Seismic amplitude attributes (RMS, Envelop and Sweetness) along seismic H4 horizon show similar amplitude characteristics and structure but with varying resolutions. High-amplitude anomalies exhibiting the signature of a channel sand saturated with hydrocarbons were mapped in each attribute map (Hart 2008; Okoch and Atakpo 2017). The wells are located on this high-amplitude anomalies in each map. Sweetness attribute is the most robust with brighter amplitudes than the RMS and envelop attributes. This is due to the composite nature of sweetness attribute (a function of envelop and frequency) and its less sensitivity to noise compared to the other attributes. Thus, the lower the frequency, the higher the brightening associated with hydrocarbon sands and vice versa (Taner and Sheriff 1977). Amplitude brightening outside the well locations to the northeast of the channel structure is considered a by-passed prospect, which can be exploited in the field.
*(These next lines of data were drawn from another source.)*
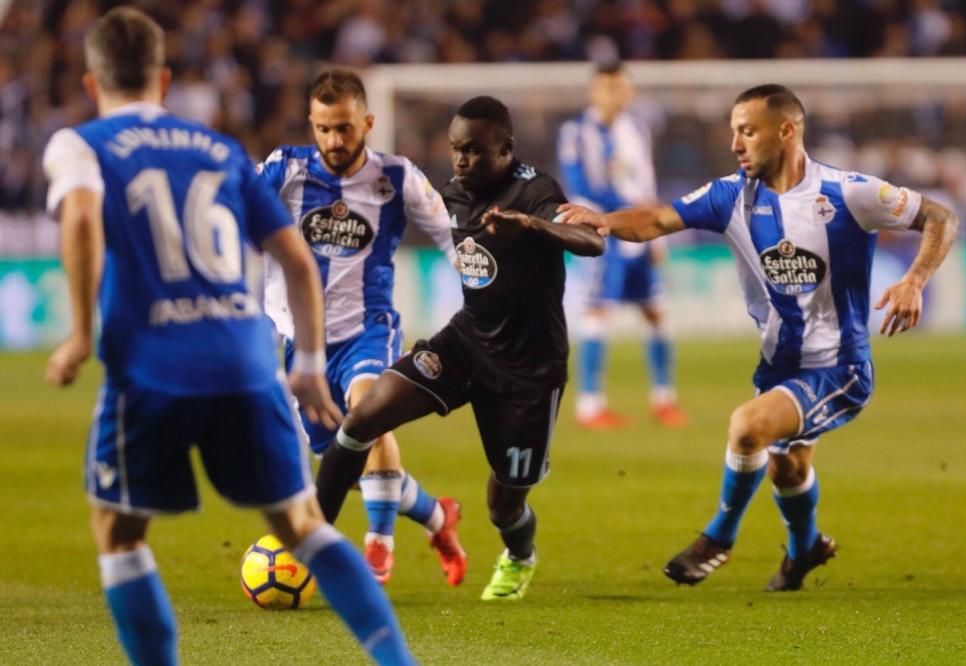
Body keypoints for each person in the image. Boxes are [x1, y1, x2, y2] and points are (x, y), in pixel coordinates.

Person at [42, 8, 413, 665]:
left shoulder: (79, 143)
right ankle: (395, 660)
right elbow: (297, 258)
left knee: (120, 532)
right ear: (163, 80)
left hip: (154, 363)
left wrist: (77, 334)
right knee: (301, 524)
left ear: (93, 85)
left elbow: (78, 219)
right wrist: (305, 360)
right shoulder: (218, 148)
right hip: (244, 355)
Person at [558, 84, 958, 591]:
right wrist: (607, 222)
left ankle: (718, 537)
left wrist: (914, 279)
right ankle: (804, 550)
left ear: (786, 132)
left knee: (747, 427)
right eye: (732, 132)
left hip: (840, 367)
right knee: (787, 469)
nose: (735, 144)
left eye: (747, 131)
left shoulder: (848, 193)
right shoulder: (730, 197)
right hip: (779, 366)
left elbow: (940, 218)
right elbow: (659, 217)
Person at [314, 96, 605, 601]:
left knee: (504, 506)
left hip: (528, 372)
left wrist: (534, 226)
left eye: (473, 150)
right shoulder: (449, 194)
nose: (461, 160)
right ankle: (311, 541)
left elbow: (592, 240)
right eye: (455, 149)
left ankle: (519, 556)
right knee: (361, 420)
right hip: (465, 344)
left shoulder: (535, 190)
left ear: (506, 148)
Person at [258, 68, 467, 587]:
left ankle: (378, 549)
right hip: (299, 340)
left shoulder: (397, 178)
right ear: (311, 124)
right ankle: (439, 517)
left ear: (368, 122)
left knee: (367, 415)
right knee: (342, 464)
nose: (334, 140)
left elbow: (452, 240)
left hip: (367, 330)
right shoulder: (283, 169)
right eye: (324, 128)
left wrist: (488, 295)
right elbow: (231, 213)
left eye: (345, 128)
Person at [557, 61, 685, 429]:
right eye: (606, 88)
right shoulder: (576, 132)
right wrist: (613, 216)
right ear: (593, 92)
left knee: (656, 311)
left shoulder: (636, 129)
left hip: (640, 232)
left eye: (620, 87)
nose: (614, 94)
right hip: (604, 231)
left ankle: (664, 399)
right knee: (597, 313)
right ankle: (590, 404)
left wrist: (655, 226)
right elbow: (578, 184)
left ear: (630, 92)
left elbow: (646, 180)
Spectral attribute slices were extracted along H4 horizon within the seismic bandwidth (5 to 60 Hz) of the seismic data. The attribute slices delineated channel sand-like structure by high-amplitude low-frequency anomaly, characteristic of hydrocarbon saturation (Othman et al. 2016; Ehirim and Akpan 2017). The structure trends NE–SW, broadening towards the southwest and bounded by major growth faults similar to the result of the seismic amplitudes. The channel reservoir sands were imaged with increasing resolution between 15 and 35 Hz spectral band. The optimum image of the channel was obtained at 25 Hz spectral attribute which coincidentally is the dominant frequency of the seismic data.

Red–Green–Blue (RGB) spectral-based colour blending was subsequently adopted to optimise interpretation of the channel structure using three spectral bands of 5, 25 and 55 Hz with Red, Green and Blue colours, respectively. Stratigraphic units within the channel structure were adequately resolved and characterised by amplitude brightening at low and high frequencies, dominated mostly by the yellow and purple colours, respectively. This suggests hydrocarbon presence of saturating thick and thin reservoir sands, respectively (Partyka et al. 1999; Chopra and Marfurt 2013; Ehirim and Akpan 2017; Wei et al. 2019). The wells are located on and along the channel sands to the southwest. Spectral anomalies to the northeast of the channel is considered a by-passed prospect in agreement with the results of the seismic amplitudes.

Conclusion

Integration of seismic amplitude and spectral attribute analysis has successfully mapped, validated and characterised hydrocarbon-saturated channel sands by high-amplitude low-frequency anomaly. However, the spectral attributes in combination with RGB spectral-based attribute map show finer and subtle details of the channel structure and stratigraphy at the 25 Hz dominant frequency attribute slice, which hitherto, were not apparent in the seismic amplitude attributes.

The channel sands trend NE–SW, broadening towards SW and bounded by major growth faults to the northeast and southwest, respectively. It is thick to the southwest and thins to the northeast. Finally, by-passed hydrocarbon prospect was delineated to the northeast of the producing wells, and as such, infill wells can be drilled in these areas to recover hydrocarbons.